Mais soyons attentifs : ce sentiment de Pierre qu’ “il est bon que nous soyons ici” ne doit pas devenir une paresse spirituelle. Nous ne pouvons pas rester sur la montagne et jouir tout seuls de la béatitude de cette rencontre. Jésus nous ramène dans la vallée, parmi nos frères et dans la vie quotidienne. Nous devons nous méfier de la paresse spirituelle : nous nous sentons bien, avec nos prières et nos liturgies, et cela nous suffit. Non ! Gravir la montagne, ce n’est pas oublier la réalité ; prier n’est jamais s’évader des fatigues de la vie ; la lumière de la foi ne sert pas à vivre une belle émotion spirituelle. Non, ce n’est pas le message de Jésus. Nous sommes appelés à faire l’expérience de la rencontre avec le Christ, éclairés par sa lumière, afin de l’apporter et de la faire resplendir partout.
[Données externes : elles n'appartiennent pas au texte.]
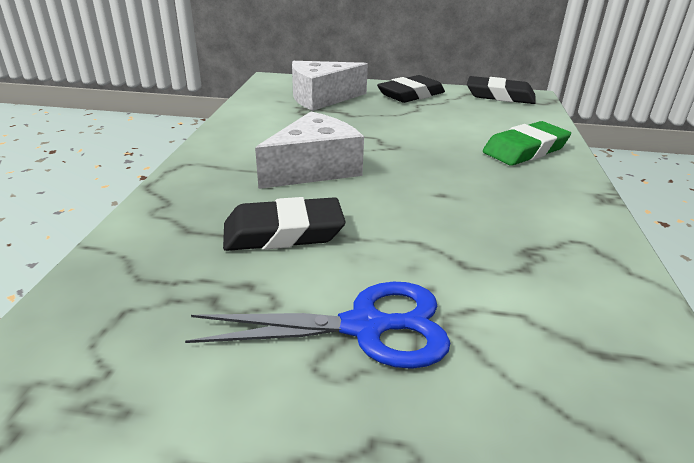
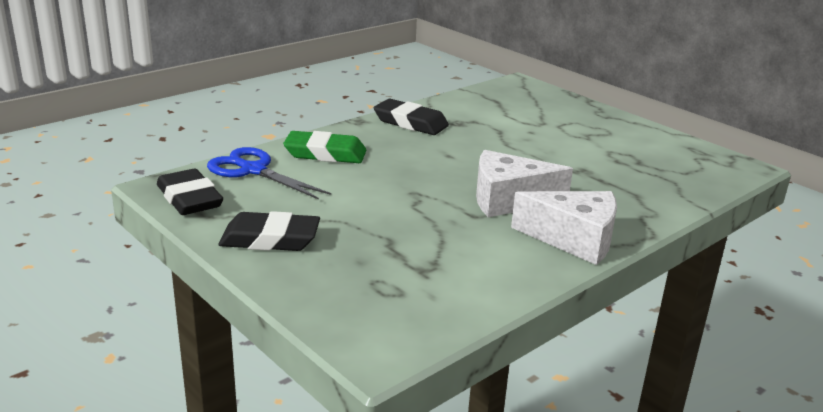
camera: 140 degrees left, 5 degrees down
blue scissors [185,282,450,369] -> blue scissors moved to [207,147,331,200]
black eraser [223,197,346,251] -> black eraser moved to [374,99,449,135]
white cheese [292,61,368,111] -> white cheese moved to [511,191,617,265]

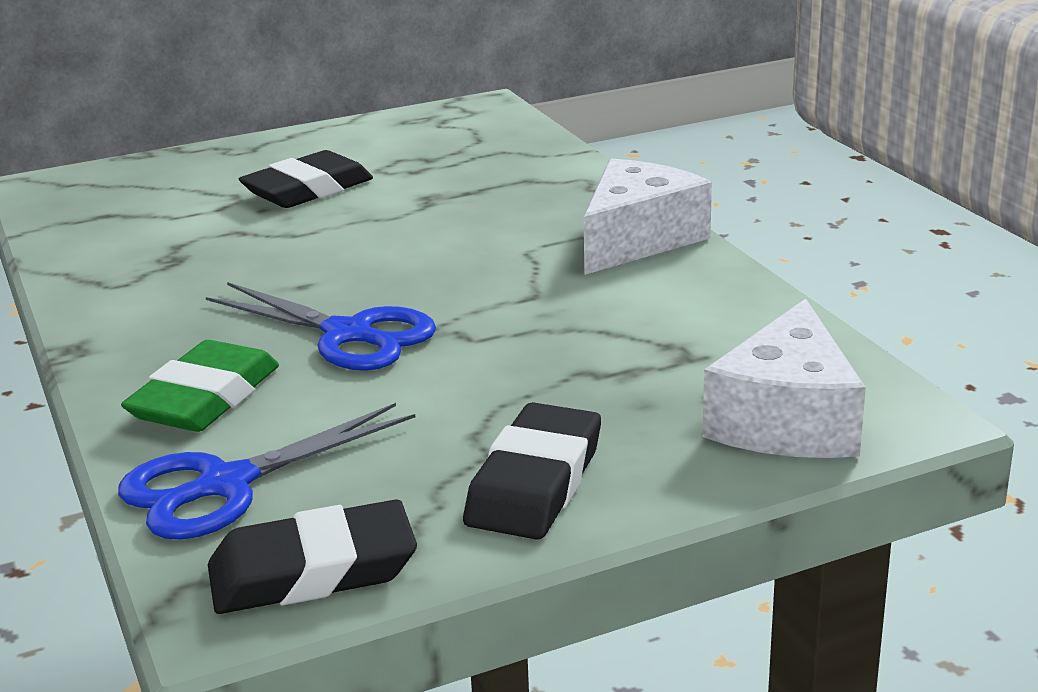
camera: 70 degrees left, 0 degrees up
black eraser [374,99,449,135] -> black eraser moved to [239,150,373,208]
white cheese [476,150,573,217] -> white cheese moved to [702,299,866,458]
none -> blue scissors [206,282,436,371]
Allumer des petites lumières dans le coeur des personnes ; être des petites lampes d’Evangile qui apportent un peu d’amour et d’espérance : c’est la mission du chrétien.

Prions la Très Sainte Vierge Marie, afin qu’elle nous aide à accueillir avec émerveillement la lumière du Christ, à la protéger et à la partager.